======== Extracted text ========
Cooling Issue in US Central Region Data Center

Incident Report for GroqCloud

Resolved

This incident has been resolved.

As a result of a lightning strike, one of our primary data centers in the US central region experienced cooling issues that resulted in an urgent powering down of all servers in the facility. Our global model scheduler was running on general-purpose compute in the impaired data center and the decision was made to re-locate it.

The actions taken resulted in all model instances globally being re-created causing significant degradation of service between 02:08 UTC and 02:24 UTC. Unfortunately, the scheduler isn't currently optimized for rapid model bringup in multiple regions at the same and manual intervention was required which delayed the recovery. By 02:27 UTC errors rates had dropped for ~3% and by 03:34 UTC had returned to standard levels.

Posted Jul 16, 2025 - 03:57 UTC

Update

We are seeing performance improvement across the impacted models as the team continues to remediate the issue.

Posted Jul 16, 2025 - 02:45 UTC

Update

We are continuing to work on a fix for this issue.

Posted Jul 16, 2025 - 02:17 UTC

Update

The team has identified the issue causing varying outage, elevated error rates, and latency across several models. They are working to implement a fix.

Posted Jul 16, 2025 - 02:02 UTC

Identified

The team is currently investigating an issue that may be causing errors across various models.

Posted Jul 16, 2025 - 01:31 UTC

This incident affected: API.
======== Provided data ========
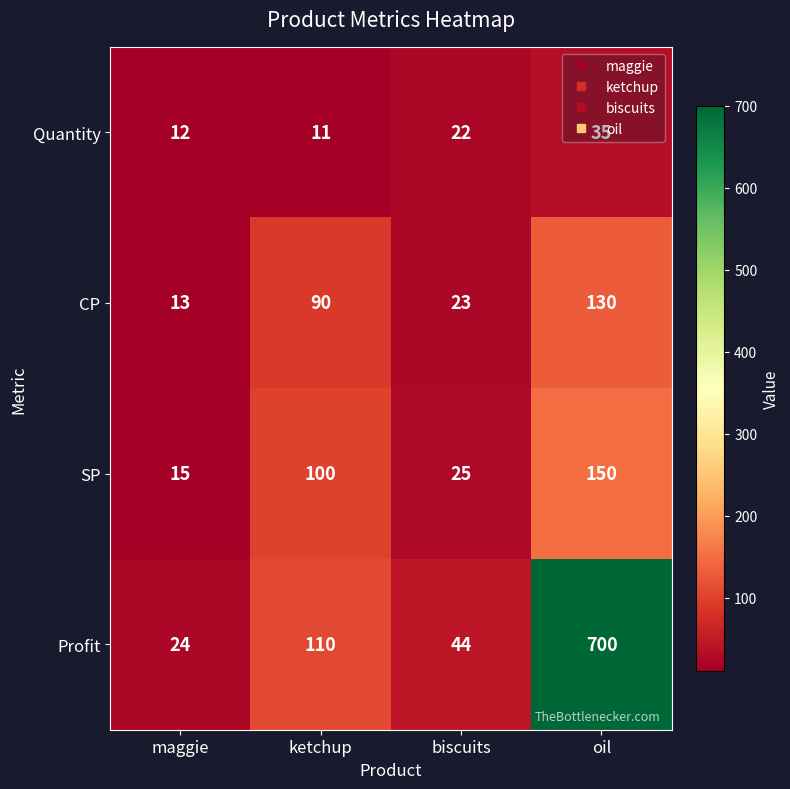

Rank the series by their maximum value, from highest to lowest.

Profit, SP, CP, Quantity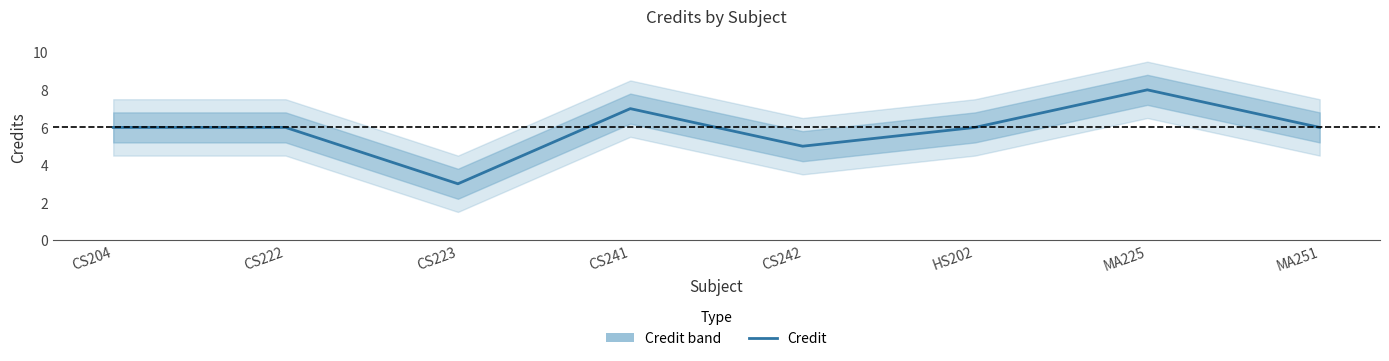

What is the average value?

6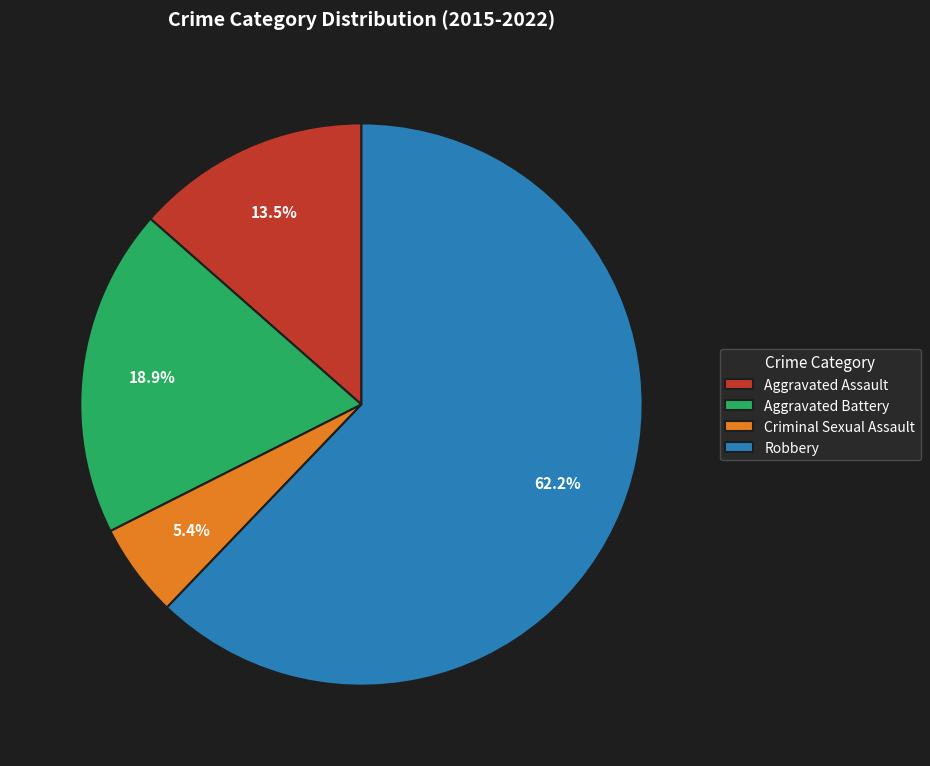

To the nearest percent, what percentage of the pie is Aggravated Battery?

19%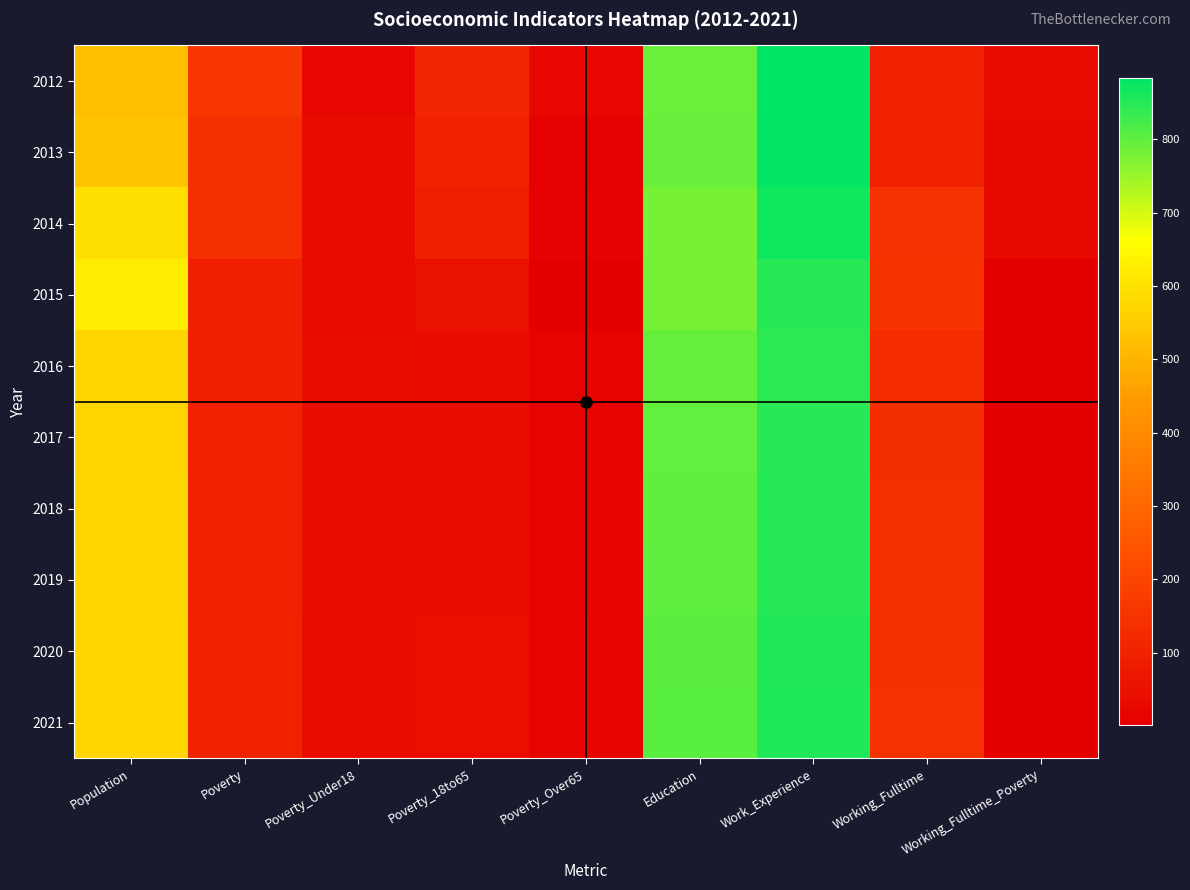

What is the minimum value shown in the chart?

1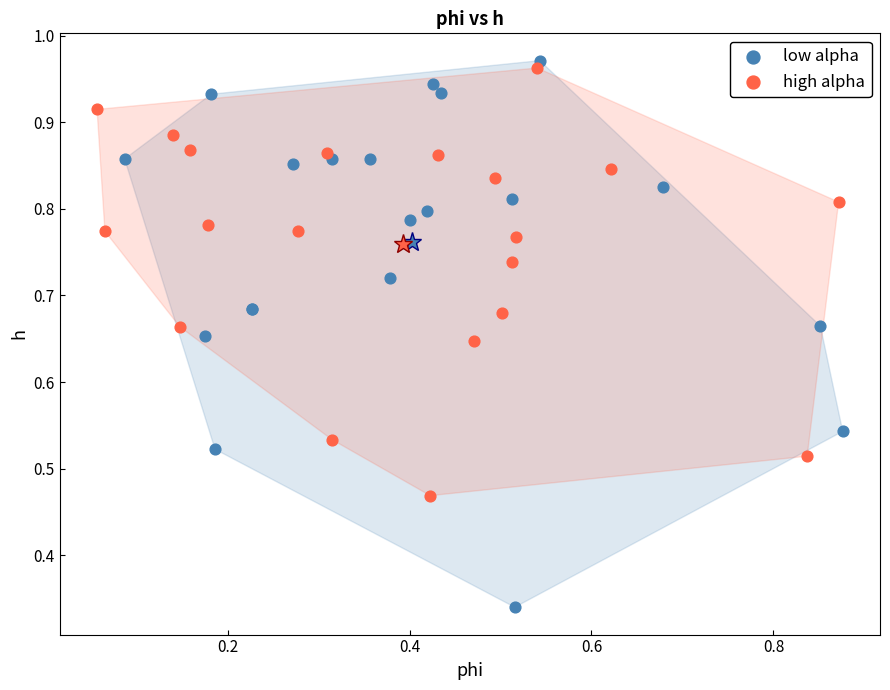

Which series has the widest spread of Y values?

low alpha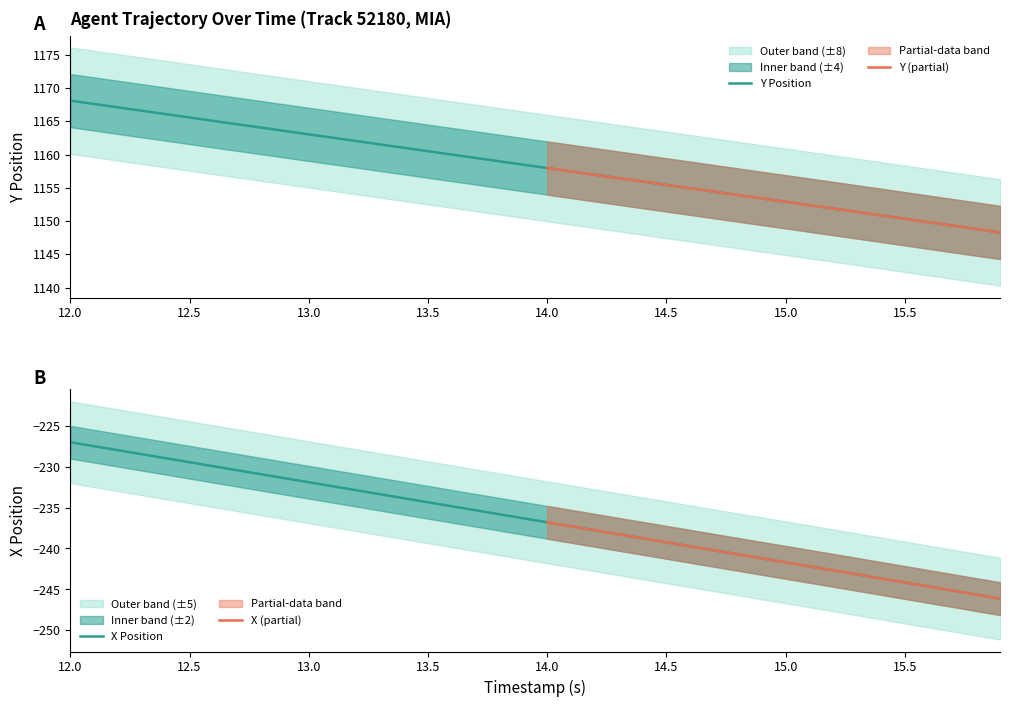

Reading left to right, what are all the values shown in this chart?

Y: 12.0=1168.1	12.1=1167.6	12.2=1167.1	12.3=1166.6	12.4=1166.1	12.5=1165.6	12.6=1165.1	12.7=1164.5	12.8=1164.0	12.9=1163.5	13.0=1163.0	13.1=1162.5	13.2=1162.0	13.3=1161.5	13.4=1161.0	13.5=1160.5	13.6=1160.0	13.7=1159.5	13.8=1159.0	13.9=1158.5	14.0=1158.0	14.1=1157.5	14.2=1157.0	14.3=1156.5	14.4=1155.9	14.5=1155.4	14.6=1154.9	14.7=1154.4	14.8=1153.9	14.9=1153.4	15.0=1152.9	15.1=1152.4	15.2=1151.9	15.3=1151.4	15.4=1150.9	15.5=1150.3	15.6=1149.8	15.7=1149.3	15.8=1148.8	15.9=1148.3
X: 12.0=-227.0	12.1=-227.5	12.2=-228.0	12.3=-228.5	12.4=-229.0	12.5=-229.5	12.6=-229.9	12.7=-230.4	12.8=-230.9	12.9=-231.4	13.0=-231.9	13.1=-232.4	13.2=-232.9	13.3=-233.4	13.4=-233.9	13.5=-234.4	13.6=-234.8	13.7=-235.3	13.8=-235.8	13.9=-236.3	14.0=-236.8	14.1=-237.3	14.2=-237.8	14.3=-238.3	14.4=-238.8	14.5=-239.2	14.6=-239.7	14.7=-240.2	14.8=-240.7	14.9=-241.2	15.0=-241.7	15.1=-242.2	15.2=-242.7	15.3=-243.2	15.4=-243.7	15.5=-244.2	15.6=-244.6	15.7=-245.1	15.8=-245.6	15.9=-246.1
========
* **Problems and tasks**
- A) Swap "lightning strike" for "power surge" and give the incident report again, starting at "Incident Report for" and ending at "to re-locate it.".
- B) List every time given after the word "Posted" in the incident report.
The records have no connection to the incident report.

* **Written responses**
- A)
Incident Report for GroqCloud

Resolved

This incident has been resolved.

As a result of a power surge, one of our primary data centers in the US central region experienced cooling issues that resulted in an urgent powering down of all servers in the facility. Our global model scheduler was running on general-purpose compute in the impaired data center and the decision was made to re-locate it.

- B)
03:57 UTC
02:45 UTC
02:17 UTC
02:02 UTC
01:31 UTC